A vexing problem for those engaged in genome-wide studies is that false-positive results are the rule because of multiple testing with millions of markers. Hidden population structure may result in genetic differences between the cases and controls that have nothing to do with disease status. This increases the chance of obtaining false-positive results in genome-wide studies. Moreover, it is a difficult problem to solve in studies involving members of one ethnic group, such as those of European descent.
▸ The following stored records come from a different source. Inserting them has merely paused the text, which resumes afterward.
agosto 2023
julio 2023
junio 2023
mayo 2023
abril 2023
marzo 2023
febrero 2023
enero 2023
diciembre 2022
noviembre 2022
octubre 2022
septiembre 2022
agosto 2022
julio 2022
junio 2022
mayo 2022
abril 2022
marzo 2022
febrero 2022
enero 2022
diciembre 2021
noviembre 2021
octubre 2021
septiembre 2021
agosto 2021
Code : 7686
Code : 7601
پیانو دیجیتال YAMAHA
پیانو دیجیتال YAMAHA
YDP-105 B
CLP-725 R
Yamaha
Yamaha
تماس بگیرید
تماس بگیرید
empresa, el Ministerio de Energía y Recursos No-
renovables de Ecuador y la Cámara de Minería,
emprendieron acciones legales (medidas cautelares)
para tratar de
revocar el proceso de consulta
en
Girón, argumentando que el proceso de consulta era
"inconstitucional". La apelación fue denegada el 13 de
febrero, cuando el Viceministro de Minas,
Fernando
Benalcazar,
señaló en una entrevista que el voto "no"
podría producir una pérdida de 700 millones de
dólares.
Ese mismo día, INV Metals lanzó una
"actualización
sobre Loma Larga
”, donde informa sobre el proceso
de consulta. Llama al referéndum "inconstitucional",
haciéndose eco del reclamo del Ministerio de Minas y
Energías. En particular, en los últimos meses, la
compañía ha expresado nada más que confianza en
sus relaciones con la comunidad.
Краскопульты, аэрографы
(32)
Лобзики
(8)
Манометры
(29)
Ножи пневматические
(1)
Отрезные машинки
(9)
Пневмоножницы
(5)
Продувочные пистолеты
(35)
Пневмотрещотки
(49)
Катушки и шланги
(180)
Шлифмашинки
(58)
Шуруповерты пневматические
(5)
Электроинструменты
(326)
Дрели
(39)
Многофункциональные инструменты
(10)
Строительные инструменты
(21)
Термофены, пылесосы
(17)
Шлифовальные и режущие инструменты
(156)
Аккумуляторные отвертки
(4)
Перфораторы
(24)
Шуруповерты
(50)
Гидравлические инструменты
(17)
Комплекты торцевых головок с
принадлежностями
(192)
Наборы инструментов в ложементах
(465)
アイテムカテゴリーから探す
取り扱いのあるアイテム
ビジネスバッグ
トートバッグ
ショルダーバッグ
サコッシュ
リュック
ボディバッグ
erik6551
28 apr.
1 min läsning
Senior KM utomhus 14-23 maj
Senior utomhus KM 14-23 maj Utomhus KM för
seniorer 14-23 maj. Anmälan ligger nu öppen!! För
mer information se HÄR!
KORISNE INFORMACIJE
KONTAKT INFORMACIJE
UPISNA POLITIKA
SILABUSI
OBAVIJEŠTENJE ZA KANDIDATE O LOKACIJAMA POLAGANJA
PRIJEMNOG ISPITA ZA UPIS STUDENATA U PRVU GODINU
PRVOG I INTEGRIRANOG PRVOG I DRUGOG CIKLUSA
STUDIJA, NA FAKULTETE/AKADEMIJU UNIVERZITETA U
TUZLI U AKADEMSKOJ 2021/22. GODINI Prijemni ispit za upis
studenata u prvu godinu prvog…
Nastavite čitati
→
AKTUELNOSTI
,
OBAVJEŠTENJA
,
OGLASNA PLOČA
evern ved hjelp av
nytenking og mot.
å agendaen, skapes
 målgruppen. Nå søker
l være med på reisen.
In their paper, Liu and Zhao describe a non-parametric strategy for addressing the issue of population structure and show that it performs well against other methods designed to solve the same problem.
Additional help is found in the area of direct association studies based on a large set of functional SNPs across the genome. As Carlton and colleagues report in this issue, functional SNP-based studies are efficient because they focus on the SNPs with the highest likelihood of being responsible for the disease. Coupled with comparative genomics showing that functional elements tend to be found in conserved regions, application of bioinformatics methods (see paper by van Driel and Brunner) will soon enable one to design a comprehensive set of functional SNPs for genome-wide direct association studies.
As the papers in this issue have shown, these issues are being recognised and addressed in ways that give one hope that genome-wide association studies will begin to identify genetic factors responsible for disease susceptibility. Examples of genome-wide studies using promising approaches are found in a number of studies, including those on human ageing described herein by Kaeberlein. With deeper understanding of the occurrence of structural variations in the genome; the development of new tools to study them in association studies; new methods for the assessment of population structure and expression profiles; a comprehensive set of functional SNPs; better defined patient samples; and appropriate design of replication studies, one can expect genome-wide association studies to bear fruit in the near future.